See also Petition of Dover Steamship Co., 143 F.Supp. 738 (S.D.N.Y.1956).
It has been adjudicated that the right to select an arbitrator is a valuable one. Matter of Lipschutz v. Gutwirth, 304 N.Y. 58, 106 N.E.2d 8. The court, in Astoria Medical Group v. Health Insurance Plan, supra, commenting upon this decision, said:
“ * * * The right to appoint one’s own arbitrator, which is of the essence of tripartite arbitration and which was vindicated in the Lipschutz case, would be of little moment were it to comprehend solely the choice of a ‘neutral’. It becomes a valued right, which parties will bargain for and litigate over, only if it involves a choice of one believed to be sympathetic to his position or favorably disposed to him.” At p. 135 of 11 N.Y.2d, at p. 405 of 227 N.Y.S.2d, at p. 188 of 182 N.E.2d.

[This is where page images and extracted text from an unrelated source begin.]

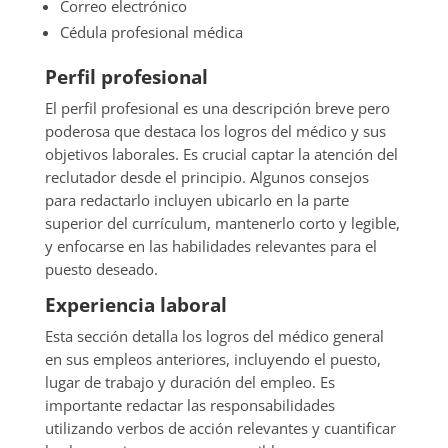
Correo electrónico
Cédula profesional médica
Perfil profesional
El perfil profesional es una descripción breve pero
poderosa que destaca los logros del médico y sus
objetivos laborales. Es crucial captar la atención del
reclutador desde el principio. Algunos consejos
para redactarlo incluyen ubicarlo en la parte
superior del currículum, mantenerlo corto y legible,
y enfocarse en las habilidades relevantes para el
puesto deseado.
Experiencia laboral
Esta sección detalla los logros del médico general
en sus empleos anteriores, incluyendo el puesto,
lugar de trabajo y duración del empleo. Es
importante redactar las responsabilidades
utilizando verbos de acción relevantes y cuantificar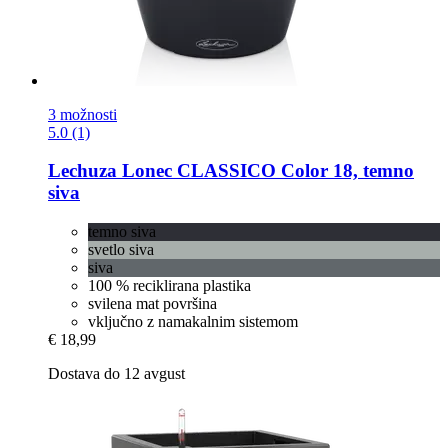
3 možnosti
5.0 (1)
Lechuza
Lonec CLASSICO Color 18, temno
siva
temno siva
svetlo siva
siva
100 % reciklirana plastika
svilena mat površina
vključno z namakalnim sistemom
€ 18,99
Dostava do 12 avgust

Petitioner nowhere urges that Mr. Dahl’s determination was based on fraud or corruption, and it fails to point out wherein the majority award itself was improper due to the partiality of Mr. Dahl. It has directed its efforts at attempting to show Mr. Dahl’s lack of impartiality, but has neglected to prove or even allege that the award was defective by reason of such partiality. The attacking party must show more than partisanship ; it must show some overt misconduct. Astoria Medical Group v. Health Insurance Plan, supra. The fact that Mr. Dahl consulted with his nominator prior to the arbitration hearings is not shocking. It would be unrealistic to expect a party engaged in an arbitration dispute to nominate an arbitrator without telling him what the dispute is about. It must be pointed out that there is no evidence that the award itself was based upon evidence or documents not before the arbitration panel, only that Mr. Dahl had conferred with respondent prior to the start of the arbitration hearings.
*254Courts have been very hesitant to override arbitration awards, unless the award is shown clearly to be invalid under section 10 of 9 U.S.C.A. Amicizia Societa Navigazione v. Chilean Nitrate & Iodine Sales Corp., 274 F.2d 805 (2d Cir. 1960). This is not the type of irregularity which the statute contemplates as being sufficient to vacate an otherwise valid arbitration award. The motion is denied.